En l’espèce, il s’agissait d’un fonctionnaire de la police nationale, qui avait, dans le fil d’une discussion WhatsApp, au sein d’un groupe composé notamment de plusieurs collègues de son unité, tenu à quatre reprises des propos racistes et discriminatoires, en partie sur son temps de travail.

Le juge administratif a d’abord rappelé que les faits commis par un fonctionnaire en dehors du service peuvent constituer une faute passible d’une sanction disciplinaire lorsque, eu égard à leur gravité, à la nature des fonctions de l’intéressé et à l’étendue de ses responsabilités, ils ont eu un retentissement sur le service, jeté le discrédit sur la fonction exercée par l’agent ou sur l’administration, ou encore si ces faits sont incompatibles avec la qualité d’agent public.
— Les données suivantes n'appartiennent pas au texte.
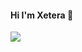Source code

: #### Hi I'm Xetera 🙂
<img src="(https://github.com/[1umerov]/[1umerov]/blob/[main]/my-image.jpg?raw=true)">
Le fait qu’en l’espèce, l’agent était membre de la police nationale a été sans doute un critère aggravant, tant les obligations de dignité et d’intégrité qui pèsent sur ces agents sont importantes (voir notamment l’article R. 434-12 et suivants du code de la sécurité intérieure).

 

2. Le policier n’avait eu aucune circonstance atténuante en l’espèce

 

La Cour a ensuite qualifié les faits en cause en prenant en considération la circonstance que :

  • si l’agent avait commis pour partie les faits en cause en dehors de l’exercice de ses fonctions, un policier ne doit se départir de sa dignité en aucune circonstance et à aucun moment, que ce soit en service ou en dehors du service, y compris lorsqu’il s’exprime à travers les réseaux de communication électronique sociaux, et doit s’abstenir de tout acte, propos ou comportement de nature à nuire à la considération portée à la police nationale ;
  • tenir des propos racistes et discriminatoires dans une discussion sur un réseau social constitue des manquements caractérisés d’un policier à ses obligations statutaires et déontologiques, et en particulier aux devoirs de dignité, d’intégrité et d’exemplarité ;
  • l’agent en question n’avait eu aucun comportement modérateur ou dissuasif des commentaires comportant des propos violemment racistes, misogynes, antisémites et discriminatoires émis par les autres membres du groupe;
  • et enfin, que le groupe Whatsapp sur lequel s’échangeaient les messages écrits incriminés ait eu un caractère privé et non public et que ces échanges soient intervenus, en partie, en dehors du service n’empêchait pas l’autorité administrative de les prendre en compte pour apprécier le comportement de son agent et son caractère fautif.

Une circonstance aggravante a également été retenue, celle d’avoir porté une atteinte grave à l’image du service public de la police nationale. Compte tenu de ces manquements, l’agent a – de façon logique – été révoqué.

 

Cette affaire met en lumière le devoir d’exemplarité de tous les agents publics, et pas seulement des policiers. En effet, une sanction disciplinaire pourra etre infligée dès lors que des comportements fautifs peuvent etre qualifiés dans la sphère privée.